You can draw over the entire bitmap, and only bitblt in the portion
specified by the rcPaint rectangle.

--
--------- Scott Seligman <scott at <firstname> and michelle dot net> ---------
One more day before the storm, at the barricades of freedom! When our
ranks begin to form, will you take your place with me?
-- Enjolras in Les Miserables

Re: Windows Message problems on Today Screen Plugin by EdKramer

EdKramer
Fri Dec 07 07:20:02 PST 2007


> Even assuming you drew the right thing above, you're bitblting it to
> xPosition, which given the variable names, suggests your bitblting the
> result off screen.

Well the xPosition was basically just to make sure the text got drawn to a
position that was far enough to the right that it wouldn't be over or under
the icon i'll be drawing. But yeah I see what you mean.
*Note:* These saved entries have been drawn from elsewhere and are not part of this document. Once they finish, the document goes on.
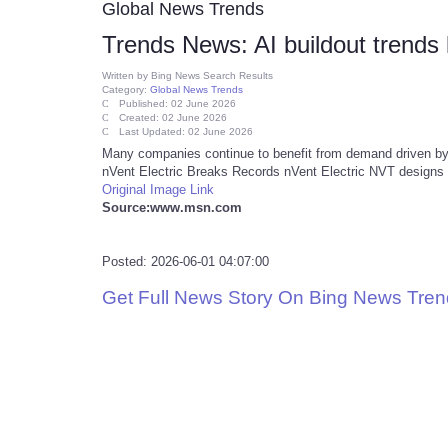
Global News Trends
Trends News: AI buildout trends 
Written by
Bing News Search Results
Category:
Global News Trends
Published: 02 June 2026
Created: 02 June 2026
Last Updated: 02 June 2026
Many companies continue to benefit from demand driven by th
nVent Electric Breaks Records nVent Electric NVT designs 
Original Image Link
Source:www.msn.com
Posted: 2026-06-01 04:07:00
Get Full News Story On Bing News Tre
> Given the complexity of modifying drawing code to handle clipping
> regions, I'd recommend creating a bitmap of the size of your window (and
> potentially keeping it around for longer than the WM_PAINT lifespan).
> You can draw over the entire bitmap, and only bitblt in the portion
> specified by the rcPaint rectangle.
>

I'm thinking this is probably the best idea. Create the memory DC once at
startup and destroy it when I shut down.

If the orientation changes, i get a WM_SIZE event, but how do I resize my
memory bitmap?

Or should I just make it some arbitrarily large size ( which could be
potentially too small or way to big ), and only use the portion that the
WM_PAINT tells me is the correct one?

I thought I was getting the hang of GDI, but it seems like every time I
think I have an idea what I'm doing it kicks me in the teeth. Oh well. I feel
like I'm back in Programming 201 =)

Thank you for the assistance by the way. I feel like I've been bashing my
face against this forever. Any help is appreciated.

Ed

Re: Windows Message problems on Today Screen Plugin by ctacke/>

ctacke/>
Fri Dec 07 07:31:23 PST 2007

> I'm thinking this is probably the best idea. Create the memory DC once at
> startup and destroy it when I shut down.
>
> If the orientation changes, i get a WM_SIZE event, but how do I resize my
> memory bitmap?

Make the DC the size of the screen (query the device to get that). If the
orientation changes, toss away the existing DC and create another with the x
& y sizes flipped.

If you expect that rotation will happen a lot you could create both DCs to
start with and simply swap pointers when rotation happens, but that uses
twice the memory and I doubt it gains much in performance.